# Activity
Rewrite the entries below with every "pie chart" changed to "circle graph", keeping everything else the same.

^^^^^^^^

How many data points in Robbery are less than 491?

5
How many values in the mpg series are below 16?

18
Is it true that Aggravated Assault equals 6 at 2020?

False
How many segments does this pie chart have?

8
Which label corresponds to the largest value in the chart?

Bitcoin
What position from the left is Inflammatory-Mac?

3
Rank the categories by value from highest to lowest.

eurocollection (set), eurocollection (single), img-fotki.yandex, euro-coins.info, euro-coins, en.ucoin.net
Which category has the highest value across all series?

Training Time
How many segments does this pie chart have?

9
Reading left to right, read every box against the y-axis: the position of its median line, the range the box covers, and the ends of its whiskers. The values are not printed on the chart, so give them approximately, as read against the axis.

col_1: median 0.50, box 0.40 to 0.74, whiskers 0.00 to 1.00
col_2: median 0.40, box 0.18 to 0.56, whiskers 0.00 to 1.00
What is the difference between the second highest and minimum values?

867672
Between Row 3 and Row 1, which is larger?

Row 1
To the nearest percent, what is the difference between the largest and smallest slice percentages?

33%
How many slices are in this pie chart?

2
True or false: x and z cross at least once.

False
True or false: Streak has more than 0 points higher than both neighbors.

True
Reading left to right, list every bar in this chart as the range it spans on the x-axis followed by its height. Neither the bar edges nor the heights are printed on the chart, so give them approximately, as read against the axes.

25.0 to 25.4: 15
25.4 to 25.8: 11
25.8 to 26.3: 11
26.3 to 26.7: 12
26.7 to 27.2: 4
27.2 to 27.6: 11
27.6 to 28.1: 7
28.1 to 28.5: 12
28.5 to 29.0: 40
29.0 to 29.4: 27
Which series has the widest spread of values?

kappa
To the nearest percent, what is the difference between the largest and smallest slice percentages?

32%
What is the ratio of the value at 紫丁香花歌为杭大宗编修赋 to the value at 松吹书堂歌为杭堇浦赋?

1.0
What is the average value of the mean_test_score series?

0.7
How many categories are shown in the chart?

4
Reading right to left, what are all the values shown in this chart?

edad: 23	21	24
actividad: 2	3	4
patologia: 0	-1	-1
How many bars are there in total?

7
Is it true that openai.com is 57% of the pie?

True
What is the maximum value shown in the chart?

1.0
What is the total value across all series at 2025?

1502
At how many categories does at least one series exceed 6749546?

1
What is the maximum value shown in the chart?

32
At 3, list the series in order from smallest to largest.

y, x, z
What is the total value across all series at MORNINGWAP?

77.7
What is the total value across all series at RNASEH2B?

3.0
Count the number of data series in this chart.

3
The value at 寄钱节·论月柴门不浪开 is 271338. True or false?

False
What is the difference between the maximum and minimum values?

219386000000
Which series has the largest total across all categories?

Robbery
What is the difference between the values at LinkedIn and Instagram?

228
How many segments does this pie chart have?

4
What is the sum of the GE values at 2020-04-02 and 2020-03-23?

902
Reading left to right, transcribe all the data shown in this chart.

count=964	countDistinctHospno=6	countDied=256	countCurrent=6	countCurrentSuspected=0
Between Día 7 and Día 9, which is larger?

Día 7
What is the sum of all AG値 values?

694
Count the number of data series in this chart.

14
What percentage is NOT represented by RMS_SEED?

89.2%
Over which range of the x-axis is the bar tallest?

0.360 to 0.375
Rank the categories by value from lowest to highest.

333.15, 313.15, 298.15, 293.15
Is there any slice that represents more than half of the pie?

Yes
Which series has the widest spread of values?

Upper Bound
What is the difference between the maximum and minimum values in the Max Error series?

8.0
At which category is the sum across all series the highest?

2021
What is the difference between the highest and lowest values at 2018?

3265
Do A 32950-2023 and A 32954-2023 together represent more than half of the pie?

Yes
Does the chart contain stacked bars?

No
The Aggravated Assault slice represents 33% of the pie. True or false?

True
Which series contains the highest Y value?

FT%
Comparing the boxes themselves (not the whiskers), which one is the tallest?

^^^^^^^^

# The completed task
How many data points in Robbery are less than 491?

5
How many values in the mpg series are below 16?

18
Is it true that Aggravated Assault equals 6 at 2020?

False
How many segments does this circle graph have?

8
Which label corresponds to the largest value in the chart?

Bitcoin
What position from the left is Inflammatory-Mac?

3
Rank the categories by value from highest to lowest.

eurocollection (set), eurocollection (single), img-fotki.yandex, euro-coins.info, euro-coins, en.ucoin.net
Which category has the highest value across all series?

Training Time
How many segments does this circle graph have?

9
Reading left to right, read every box against the y-axis: the position of its median line, the range the box covers, and the ends of its whiskers. The values are not printed on the chart, so give them approximately, as read against the axis.

col_1: median 0.50, box 0.40 to 0.74, whiskers 0.00 to 1.00
col_2: median 0.40, box 0.18 to 0.56, whiskers 0.00 to 1.00
What is the difference between the second highest and minimum values?

867672
Between Row 3 and Row 1, which is larger?

Row 1
To the nearest percent, what is the difference between the largest and smallest slice percentages?

33%
How many slices are in this circle graph?

2
True or false: x and z cross at least once.

False
True or false: Streak has more than 0 points higher than both neighbors.

True
Reading left to right, list every bar in this chart as the range it spans on the x-axis followed by its height. Neither the bar edges nor the heights are printed on the chart, so give them approximately, as read against the axes.

25.0 to 25.4: 15
25.4 to 25.8: 11
25.8 to 26.3: 11
26.3 to 26.7: 12
26.7 to 27.2: 4
27.2 to 27.6: 11
27.6 to 28.1: 7
28.1 to 28.5: 12
28.5 to 29.0: 40
29.0 to 29.4: 27
Which series has the widest spread of values?

kappa
To the nearest percent, what is the difference between the largest and smallest slice percentages?

32%
What is the ratio of the value at 紫丁香花歌为杭大宗编修赋 to the value at 松吹书堂歌为杭堇浦赋?

1.0
What is the average value of the mean_test_score series?

0.7
How many categories are shown in the chart?

4
Reading right to left, what are all the values shown in this chart?

edad: 23	21	24
actividad: 2	3	4
patologia: 0	-1	-1
How many bars are there in total?

7
Is it true that openai.com is 57% of the pie?

True
What is the maximum value shown in the chart?

1.0
What is the total value across all series at 2025?

1502
At how many categories does at least one series exceed 6749546?

1
What is the maximum value shown in the chart?

32
At 3, list the series in order from smallest to largest.

y, x, z
What is the total value across all series at MORNINGWAP?

77.7
What is the total value across all series at RNASEH2B?

3.0
Count the number of data series in this chart.

3
The value at 寄钱节·论月柴门不浪开 is 271338. True or false?

False
What is the difference between the maximum and minimum values?

219386000000
Which series has the largest total across all categories?

Robbery
What is the difference between the values at LinkedIn and Instagram?

228
How many segments does this circle graph have?

4
What is the sum of the GE values at 2020-04-02 and 2020-03-23?

902
Reading left to right, transcribe all the data shown in this chart.

count=964	countDistinctHospno=6	countDied=256	countCurrent=6	countCurrentSuspected=0
Between Día 7 and Día 9, which is larger?

Día 7
What is the sum of all AG値 values?

694
Count the number of data series in this chart.

14
What percentage is NOT represented by RMS_SEED?

89.2%
Over which range of the x-axis is the bar tallest?

0.360 to 0.375
Rank the categories by value from lowest to highest.

333.15, 313.15, 298.15, 293.15
Is there any slice that represents more than half of the pie?

Yes
Which series has the widest spread of values?

Upper Bound
What is the difference between the maximum and minimum values in the Max Error series?

8.0
At which category is the sum across all series the highest?

2021
What is the difference between the highest and lowest values at 2018?

3265
Do A 32950-2023 and A 32954-2023 together represent more than half of the pie?

Yes
Does the chart contain stacked bars?

No
The Aggravated Assault slice represents 33% of the pie. True or false?

True
Which series contains the highest Y value?

FT%
Comparing the boxes themselves (not the whiskers), which one is the tallest?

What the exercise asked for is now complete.